Afterwards you can proceed to the BERT repo and the PyTorch implementation of BERT. On top of it, the AllenNLP library uses this implementation to allow using BERT embeddings with any model.

BERT in practice

BERT was one of our top choices in CALLv3 shared task (the text subtask of which we have actually won). The Spoken CALL Shared Task is an initiative to create an open challenge dataset for speech-enabled CALL(computer-assisted language learning) systems. It is based on data collected from a speech-enabled online tool that helps Swiss German teens practice skills in English conversation.The task is to label pairs as “accept” or “reject”, accepting responses which are grammatically and linguistically correct.

We used BERT embeddings to classify the students’ phrases as correct or incorrect. More specifically, we used its multi_cased_L-12_H-768_A-12 model trained on Wikipedia and the BookCorpus.

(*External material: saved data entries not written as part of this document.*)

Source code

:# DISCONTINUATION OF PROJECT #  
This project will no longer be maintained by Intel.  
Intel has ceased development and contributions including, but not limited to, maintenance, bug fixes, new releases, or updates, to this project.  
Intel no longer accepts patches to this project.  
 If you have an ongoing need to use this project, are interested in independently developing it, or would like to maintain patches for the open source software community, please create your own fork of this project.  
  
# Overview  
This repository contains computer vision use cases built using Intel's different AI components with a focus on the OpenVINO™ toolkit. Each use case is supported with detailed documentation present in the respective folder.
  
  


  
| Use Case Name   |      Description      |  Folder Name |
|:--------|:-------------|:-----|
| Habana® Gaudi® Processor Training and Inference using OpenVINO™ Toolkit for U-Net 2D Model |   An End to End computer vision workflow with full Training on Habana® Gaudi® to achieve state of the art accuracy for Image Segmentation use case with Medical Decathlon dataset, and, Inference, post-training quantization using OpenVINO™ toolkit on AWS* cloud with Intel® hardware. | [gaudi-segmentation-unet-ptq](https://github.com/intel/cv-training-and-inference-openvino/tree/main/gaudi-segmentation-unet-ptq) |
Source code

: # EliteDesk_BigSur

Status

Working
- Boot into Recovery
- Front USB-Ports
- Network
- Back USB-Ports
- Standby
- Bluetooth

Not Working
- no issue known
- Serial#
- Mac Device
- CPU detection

From BERT, we obtained a 768-dimensional vector for each phrase from the dataset. We used German prompts translated using the Google Translate service and the corresponding English answers concatenated via ′|||′ as inputs. This approach turned out to work well in our case. Used in combination with the nnlm model, BERT showed the second best result in our experiments. Besides, we did not perform finetuning because of the scarcity of the data set. However, we believe that with the sufficient amount of data, finetuning of BERT can yield even better results.

Our experiments reconfirmed that the BERT model is a powerful tool that can be used in such a sentence pair tasks as question answering and entailment.

Epilogue: the future is exciting

While we were writing this post, a news came that the Facebook AI team released their code for the XLM/mBERT pretrained models that cover over 100 languages. All code is built on top of PyTorch and you can directly start playing around with the models with a provided ipython notebook. The new method called XLM, published in this year’s paper, provides a technique to pretrain cross-lingual language models based on the popular technique of Transformers. The recent release, therefore, means you can now use pretrained models or train your own to perform machine translation and cross-lingual classification using the above languages and transfer it to low-resource languages, addressing the long-standing problem.